- Born: 1964 (age 61–62)
- Citizenship: US
- Education: Saint Joseph's University; VCU Medical Center;
- Partner: Denise Stover
- Children: 4
- Scientific career
- Institutions: VCU Medical Center; University of California, Berkeley; Cornell University; Texas A&M University; Florida State University;

= Patrick J. Stover =

American nutritionist

Patrick J. Stover (born 1964) is an American nutrition scientist who researches B vitamins. Currently a professor at Florida State University, he is a fellow of the American Association for the Advancement of Science and a member of the National Academy of Sciences. He has been co-editor of the Annual Review of Nutrition since 2015. He is the Co-Founder of the Institute of Connecting Nutrition and Health ICON-Health at Florida State University.

==Early life and education==
Patrick J. Stover was born in 1964 to parents Katherine Hanlon and William Stover. His father, William H. Stover, was a decorated WWII veteran. As a Private First Class in the 1st Marine Division, he was awarded the Silver Star from the president of the United States “for conspicuous gallantry and intrepidity during action against enemy Japanese forces on Guadalcanal, Solomon Islands on November 3, 1942".

Stover grew up in rural Pennsylvania and he and his siblings were first generation college students. He attended Saint Joseph's University in Pennsylvania, graduating with a bachelor's degree in chemistry in 1986. He then graduated from VCU Medical Center in 1990 with a PhD in biochemistry and molecular biophysics.

==Career==
Much of Stover's research centers on the B vitamins folate, vitamin B_{12} and riboflavin. Following the completion of his PhD, Stover had two postdoctoral appointments. The first was at VCU Medical Center from 1990 to 1991 with his PhD advisor Verne Schirch. Next, he went to the University of California, Berkeley to work with Barry Shane from 1992 to 1994. He was hired at Cornell University as an assistant professor in the nutritional sciences division in 1994 and was appointed to associate professor in 2000. In 2005, he was promoted once more to professor. In 2018, he was hired to serve as the Vice Chancellor and Dean for the College of Agriculture and Life Sciences at Texas A&M University and director of Texas A&M AgriLife Research. He has been co-editor of the Annual Review of Nutrition since 2015.

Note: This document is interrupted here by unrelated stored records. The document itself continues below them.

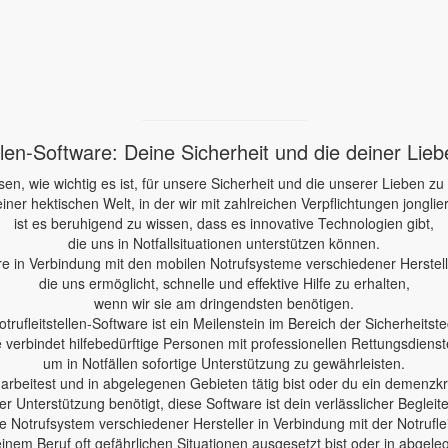
ellen-Software: Deine Sicherheit und die deiner Lie
sen, wie wichtig es ist, für unsere Sicherheit und die unserer Lieben zu
einer hektischen Welt, in der wir mit zahlreichen Verpflichtungen jonglie
ist es beruhigend zu wissen, dass es innovative Technologien gibt,
die uns in Notfallsituationen unterstützen können.
re in Verbindung mit den mobilen Notrufsysteme verschiedener Herstelle
die uns ermöglicht, schnelle und effektive Hilfe zu erhalten,
wenn wir sie am dringendsten benötigen.
otrufleitstellen-Software ist ein Meilenstein im Bereich der Sicherheitste
e verbindet hilfebedürftige Personen mit professionellen Rettungsdienst
um in Notfällen sofortige Unterstützung zu gewährleisten.
e arbeitest und in abgelegenen Gebieten tätig bist oder du ein demenzk
er Unterstützung benötigt, diese Software ist dein verlässlicher Begleite
 Notrufsystem verschiedener Hersteller in Verbindung mit der Notruflei
einem Beruf oft gefährlichen Situationen ausgesetzt bist oder in abgele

He has made several fundamental discoveries by identifying new pathways in the field of folate biochemistry. These discoveries include identification of the pathway for the synthesis of 5-formyltetrahydrfolate, otherwise known as lucovorin, the regulation of folate metabolism by iron, the presence of de novo thymidylate biosynthesis in mitochondria including discovery of a novel isozyme of dihydrofolate reductase, and the role of sumoylation in nuclear folate metabolism. His research group also identified impaired de novo thymidylate biosynthesis in the etiology of folic acid-responsive neural tube defects including spina bifida in mouse models. He has participated on many panels and expert committees related to folic acid fortification of the food supply and neural tube defect prevention.

==Awards and honors==
He received a Presidential Early Career Award for Scientists and Engineers from President Bill Clinton in 1996. The American Association for the Advancement of Science elected him as a fellow in 2014. He served as president of the American Society for Nutrition from 2015 to 2016. In 2016 he was elected as a member of the National Academy of Sciences.

==Personal life==
He is married to Denise Stover; the Stovers have four children, all of whom attended Cornell University.